Saying No is not just OK..........


Getting comfortable with saying no is how I begin to create my boundaries. Boundaries are essential to happy, healthy relationships and a happy, healthy life.

I can and should say no if someone else wants to touch me and I don’t want to be touched, or even if someone says something about my body that is not appropriate. If a stranger says, for example, “you look hot in that dress”, I can say “don’t do that. It makes me uncomfortable.”
  
I can and should say no if someone is pushing on the way I think. If I do not (or do) believe in God and someone is imposing their beliefs on me, “don’t force your beliefs on me” would be the right thing to say.

I can and should say no if I need time alone and my friends are insisting I go out. My time and how I spend it is mine, and I need to protect it. I can say no, and don’t need a reason. “I can’t join you this time but thank you so much for thinking of me.”

My things are mine. I can and should say no if someone is insisting I lend them my clothes or anything that belongs to me. Refusing to lend anything that is mine is my right.

You can and should say no if someone wants to talk about something I don’t want to talk about. What if what I am hearing puts me in an awkward position? I would rather not discuss that.

My body, my rules. My time, my rules. My energy, my rules. My things, my rules.

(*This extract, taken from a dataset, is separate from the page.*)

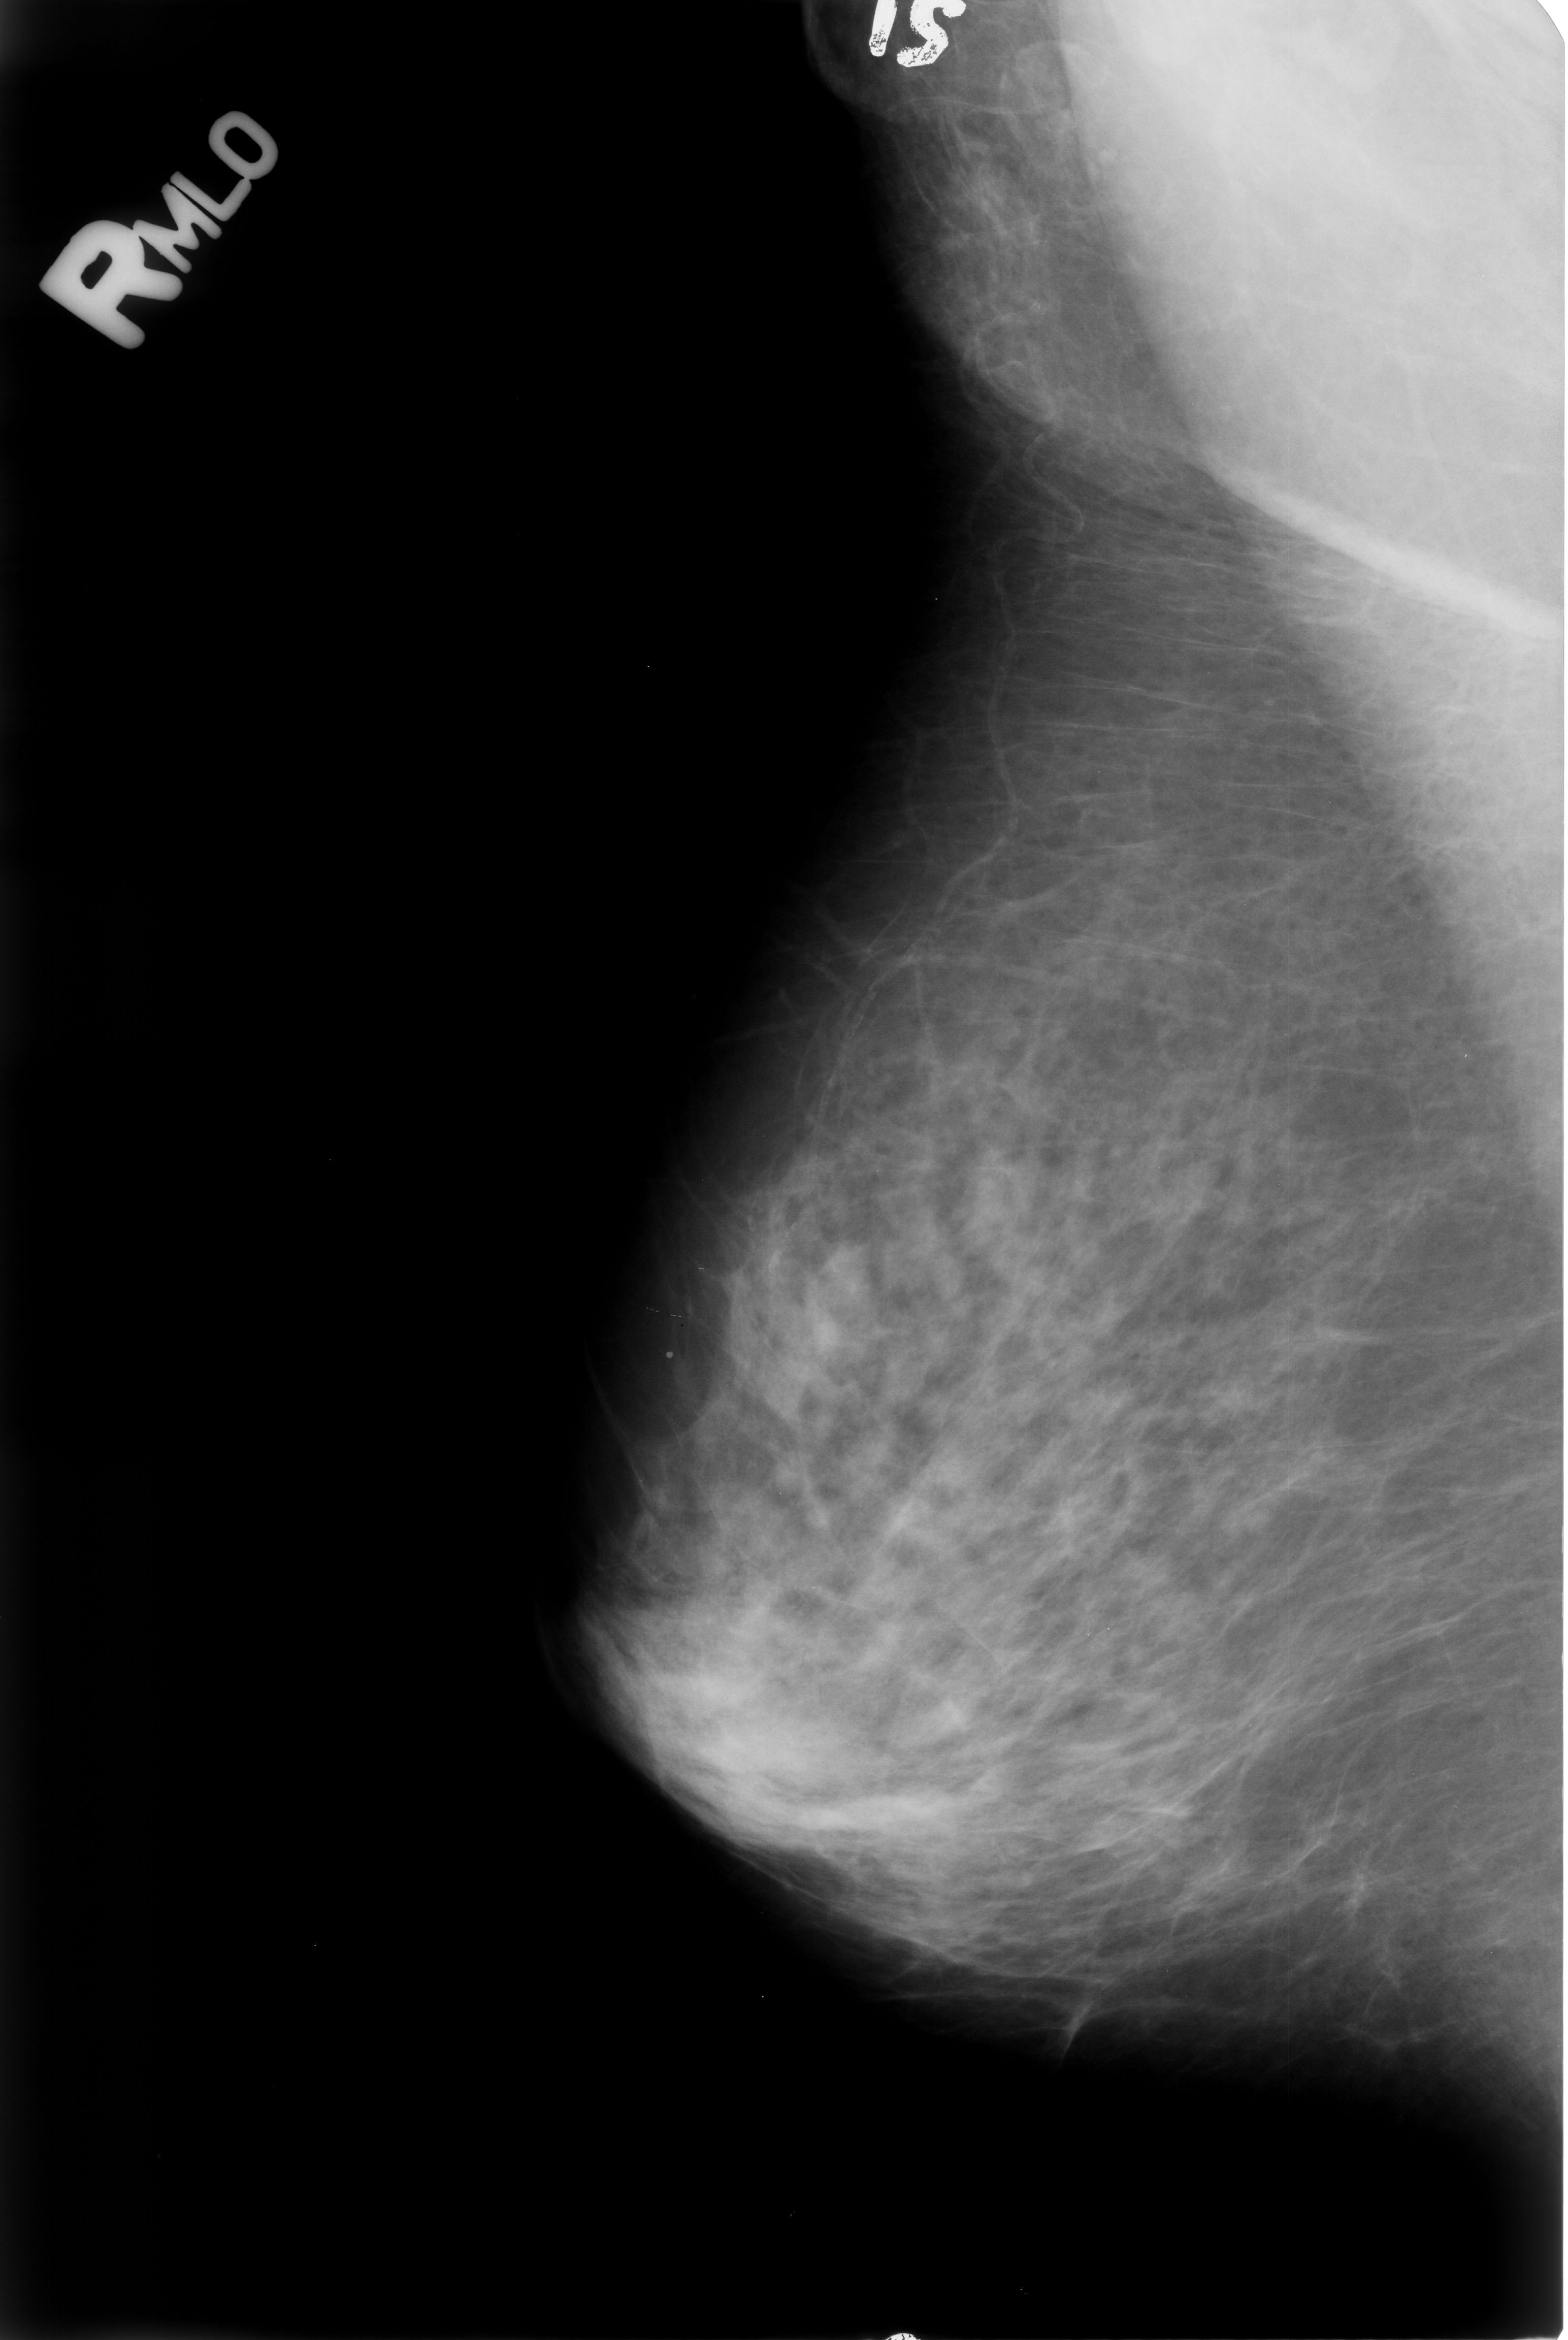
Digitized screen-film mammogram. Right breast. Mediolateral oblique (MLO) view. Breast composition: heterogeneously dense (BI-RADS density category 3 of 4). 1568 × 2340 image matrix.
Expert-marked regions of interest on this image (one box per marked abnormality):
- Finding 1 of 2: calcifications, morphology lucent center; BI-RADS assessment category 2; subtlety rating 3 on a 1 (subtle) to 5 (obvious) scale; outcome (as recorded, no biopsy): benign without callback (not worked up further): box from (x=654, y=1324) to (x=696, y=1374) px
- Finding 2 of 2: calcifications, morphology vascular; BI-RADS assessment category 2; subtlety rating 3 on a 1 (subtle) to 5 (obvious) scale; outcome (as recorded, no biopsy): benign without callback (not worked up further): (x=747, y=747)–(x=1065, y=1334)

This doesn’t have to be combative, aggressive or threatening. It can be gentle, subtle and firm.
Sometimes, though, saying no is not enough. Sometimes the fact I you said no makes the other person push harder. It’s common for people to push on boundaries. We ourselves do it to others.
 
Whoa! I didn’t mean to insult you when I said you looked hot. It was a compliment! The fact you don’t want to lend me your scarf is so selfish. Why do you only think of yourself?

I need to learn to protect my boundaries. This can be calm, without being hesitant or feeble.
Oh, come on! Come to the party! You need to learn how to have fun!
 
It certainly sounds like fun, but I really want to go home now. I will call you tomorrow so you can tell me about it!

Saying no is not just OK. It is necessary.